Thursday, March 11, 2010

HSBC Direct - Strategy

Technical Analysis Part 2 Downside of Moving Averages

Posted by admin on February 25, 2009

I discussed the benefits of using moving averages in Technical Analysis Part 1.  Lets talk now about the detriments of the moving averages.

The first thing is that you have to use a valuable period.  If you use to short of a period on the moving average you can get “whipsawed”.  Moving averages are designed to identify the trend of a stock or index, which means you will miss the beginning and not get out until the down cycle has started.  If a stock or the market is not moving in a trend and is moving sideways you could have buy and sell signals telling you to sell before it turns up and buy right before it goes back down.

One of the reasons that longer term moving averages work better for the market as a whole is that the US economy is cyclical and moves in business cycles which are usually trends that can be followed.  The average economic growth cycle lasts between 3-5 years before a recession reduces economic growth.  The average recession I believe lasts between 12 to 24 months.  Now the stock market as we all know is a discounting mechanism and goes up in anticipation of the economy moving forward and begins going down usually when the first bad news starts coming out.  So moving averages are not perfect indicators, but they do allow you to recognize trends.

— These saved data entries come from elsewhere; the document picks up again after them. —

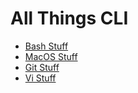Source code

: # All Things CLI

- [Bash Stuff](bash-stuff.md)
- [MacOS Stuff](mac_stuff.md)
- [Git Stuff](git-stuff.md)
- [Vi Stuff](vi-stuf.md)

In my previous post Technical Analysis Part 1 Moving Average I provided an example of going long when the 50 day MA crossed above the 200 day MA and going to cash when it crossed below the 200 day MA.  This is a conservative option for conservative investors that should allow you to preserve capital and get out when the market begins moving down.

I would also like to reiterate that I still believe you only buy good stable companies (apparently that didn’t work if you owned the banks) or low cost index funds and use the technical analysis of the market and the stock to help identify when is a good time to buy.

As always please read the disclaimer as I am not a licensed financial or tax advisor.  There is a risk of loss in any kind of investing.  Please only use risk capital.  I do not have a dollar position, but am long GLD via call options and various individual stocks.